Muliadi Saleh — Esais Reflektif dan Arsitek Kesadaran

PELAKITA.ID – Kemarau ekstrem bukan sekadar fenomena cuaca. Ia juga mencakup sampai pada  relasi antara manusia dan lingkungannya.

Dalam siatem seperti ini, ketahanan pangan bukan lagi jargon kebijakan, melainkan soal kehidupan sehari-hari kita.

Tentang bagaimana kita menjaga agar kebutuhan pangan tetap tersedia, dapur tetap mengepul dan piring-piring makan kita tetap terisi dan cukup. Bahkan ketika langit enggan berbagi hujan.

Maka, pertanyaannya bukan hanya bagaimana kita bertahan? Tetapi lebih dalam apakah kita telah cukup bijak dan siap menghadapi cuaca ekstrem?
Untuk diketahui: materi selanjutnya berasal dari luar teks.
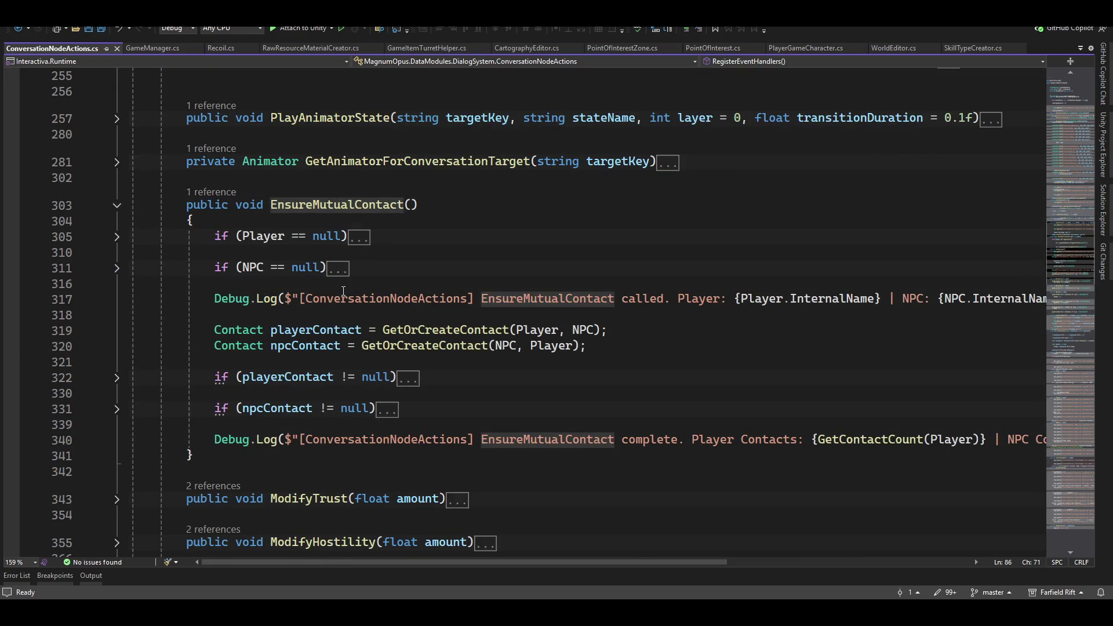
scroll(369, 329, "down", 3)
scroll(242, 185, "up", 2)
Ketahanan pangan di musim kemarau, tidak bisa tidak dimulai dari kesadaran paling mendasar. Bahwa air adalah takdir pertama dan kebutuhan paling fundamental dari setiap tanaman yang tumbuh, dari setiap bulir padi yang dipanen.
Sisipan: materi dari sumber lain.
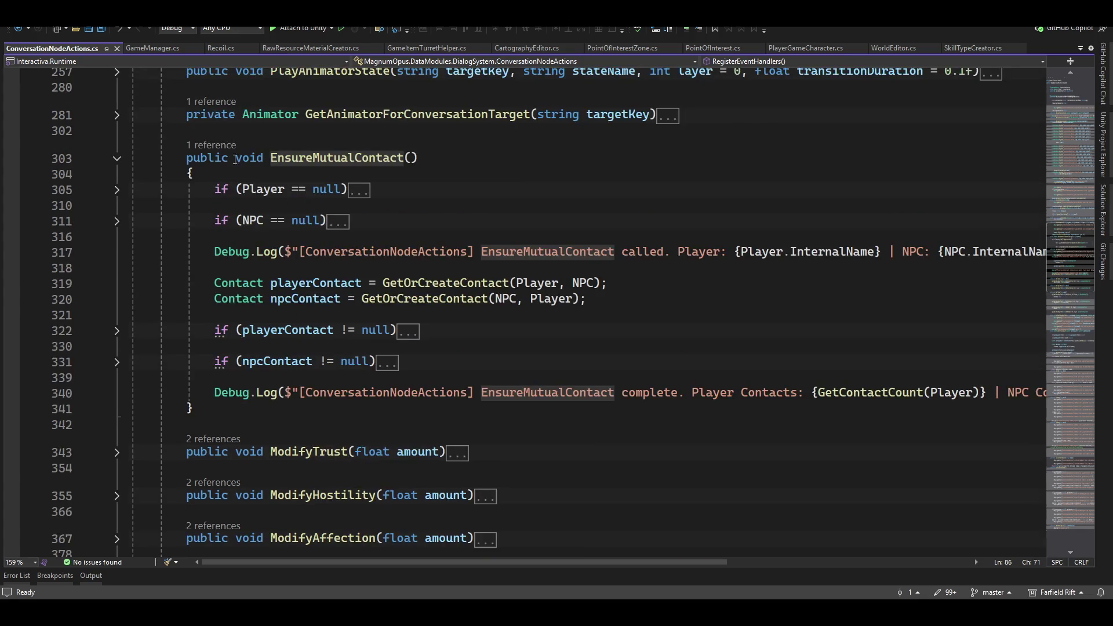
left_click(120, 192)
left_click(117, 191)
Kita sudah harus menyadari dan tidak lagi menganggap air melimpah sebagai sesuatu yang tersedia tak terbatas. Menganggap air adalah sesuatu yang tidak harus dirawat.

Padahal, di masa depan yang semakin tak menentu, setiap tetes air adalah keputusan politik, keputusan ekologis, dan sekaligus keputusan moral.

Di desa-desa, embung kecil seharusnya tidak lagi dipandang sebagai proyek, tetapi sebagai peradaban. Sumur-sumur dangkal bukan sekadar lubang di tanah, melainkan tabungan kehidupan.

Irigasi bukan hanya soal saluran, tetapi tentang keadilan distribusi.

Siapa yang mendapat air lebih dulu, dan siapa yang menunggu dengan cemas di hilir. Namun air saja tidak cukup jika kita masih memaksakan cara lama pada musim yang telah berubah.

Kalender tanam yang diwariskan turun-temurun kini perlu berdialog dengan data, dengan sains, dengan prediksi iklim yang disusun oleh para peneliti. Pengetahuan tidak boleh berhenti di ruang seminar; ia harus turun ke lumpur, menyapa petani, dan menjadi bagian dari keputusan harian mereka.

Benih, dalam hal ini, adalah bentuk paling asazi dari harapan. Di tangan yang tepat, varietas tahan kekeringan bukan hanya inovasi, tetapi penyelamat.

Ia adalah doa yang ditanam dalam bentuk genetika. Bertahan di tengah panas, tumbuh di tengah keterbatasan. Tetapi benih tidak bisa berjalan sendiri. Ia membutuhkan sistem yang mendukung yaiti penyuluh yang hadir, distribusi yang tepat, dan kebijakan yang berpihak.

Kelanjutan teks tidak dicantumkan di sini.